THE digital bank Starling now has 12 per cent of its tech staff at its Southampton office and “would love it to grow”.

The company, which aims to overtake Barclays as a bank for business, has more than 320 employees attached to its offices at Town Quay – a net increase of 100 in a year.

It says technical staff based in the city have delivered some of its key products, including, its Kite debit card for children and its Connected card, which account holders can give to trusted people to use on their behalf.

Becci Freeman, senior people partner with the bank’s technology division, told the Daily Echo that all these demonstrated the talent available at the Southampton site.

“We'd love it to grow. Any of our roles that we’re advertising in technology can be done from Southampton. They can be done from any site. We’re now hybrid across all offices,” she said.

She said this meant Southampton employees could get involved in projects going on anywhere I the country.

“We did have the teams more assigned to a location, whereas now with us working in a distributed way the opportunity for people in Southampton to get involved in a London team or a remote working team is there.

“So just because you’re in Southampton doesn’t mean you can only work on the teams that are there.
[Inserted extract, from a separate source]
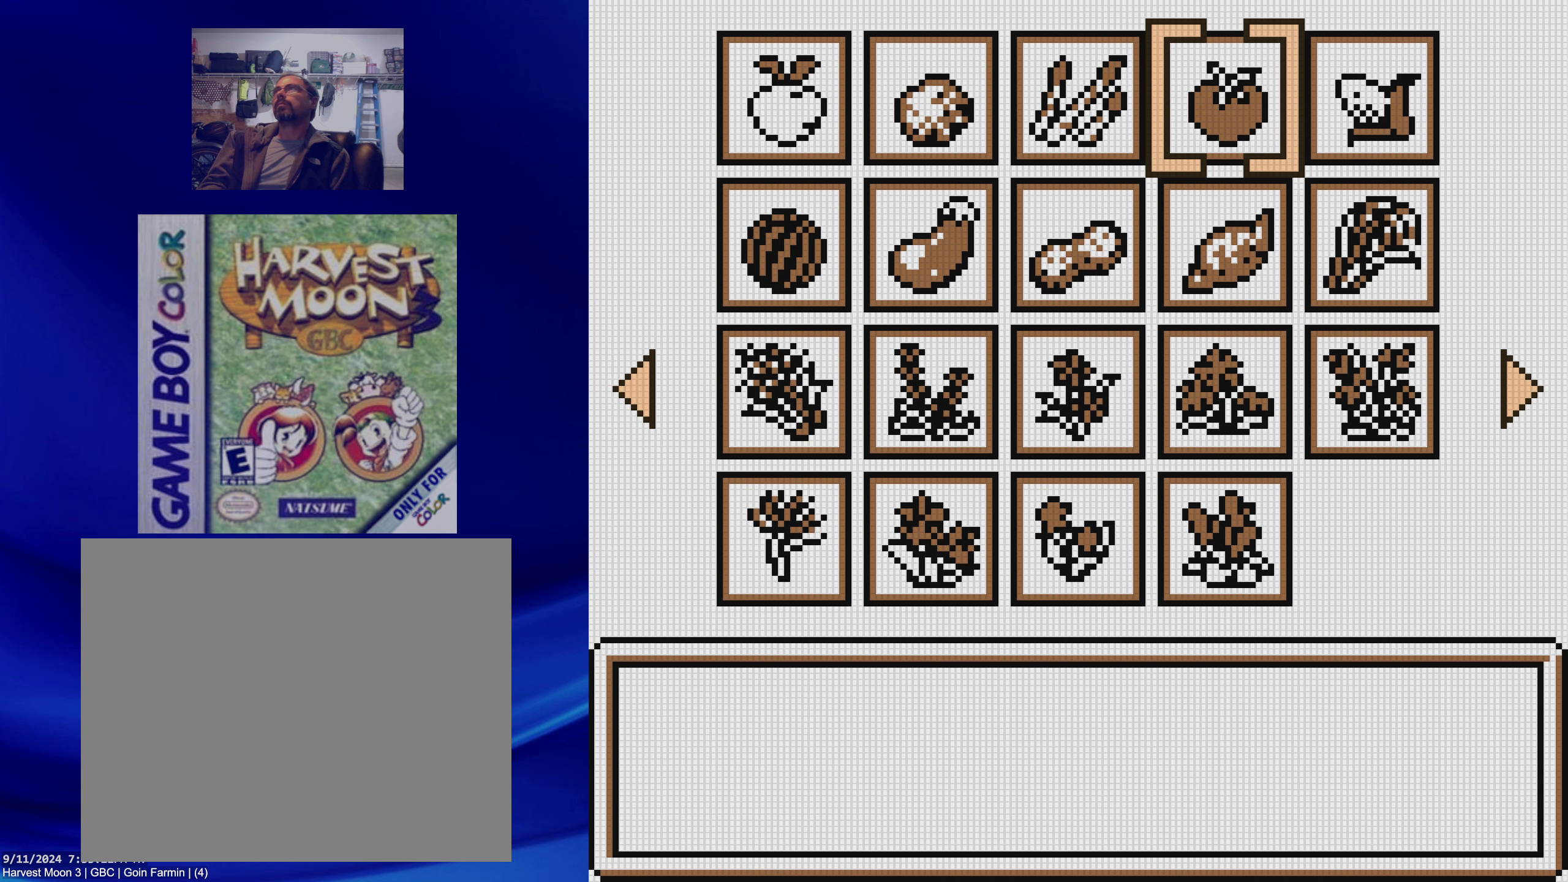
{"buttons": [], "events": [[283, "DPAD_DOWN", "down"], [350, "DPAD_DOWN", "up"]]}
Every single engineering opportunity across Starling is available to any engineer here.”

Starling’s founder and chief executive, Anne Boden, said late last year that there was a “very realistic” opportunity for the bank to overtake the “big five” player Barclays in business banking and more than double its five per cent share of the small business market.

Its chief people officer, Susanna Yallop, told the Echo: “We’ve been very fortunate, working through this pandemic as an organisation, that we’ve continued to grow and that’s been a very positive environment for people to work in.

“Working for a very fast-moving, growing business is a very attractive place to be, because it’s a positive environment and from a development perspective as individuals you don’t get to experience that kind of pace of change and be involved in that kind of thing very often.”

Becci Freeman has been with the business since its earlier days. “I think Starling has stayed true to the culture that was at Starling six years ago and that’s why people have stayed,” she said.

“One thing about Starling is that we’re constantly scaling and our culture is able to scale with it. We empower people to do their jobs and we do that from day one. When you join Starling, we know that you can do the job so we get you involved in everything straight away.

“As an engineer, you’ll be putting something live into production in your first week, which is incredibly unusual and we encourage you to bring yourself to work.

“We want people to add value, to follow our values of owning it and doing the right thing and people really feel that.”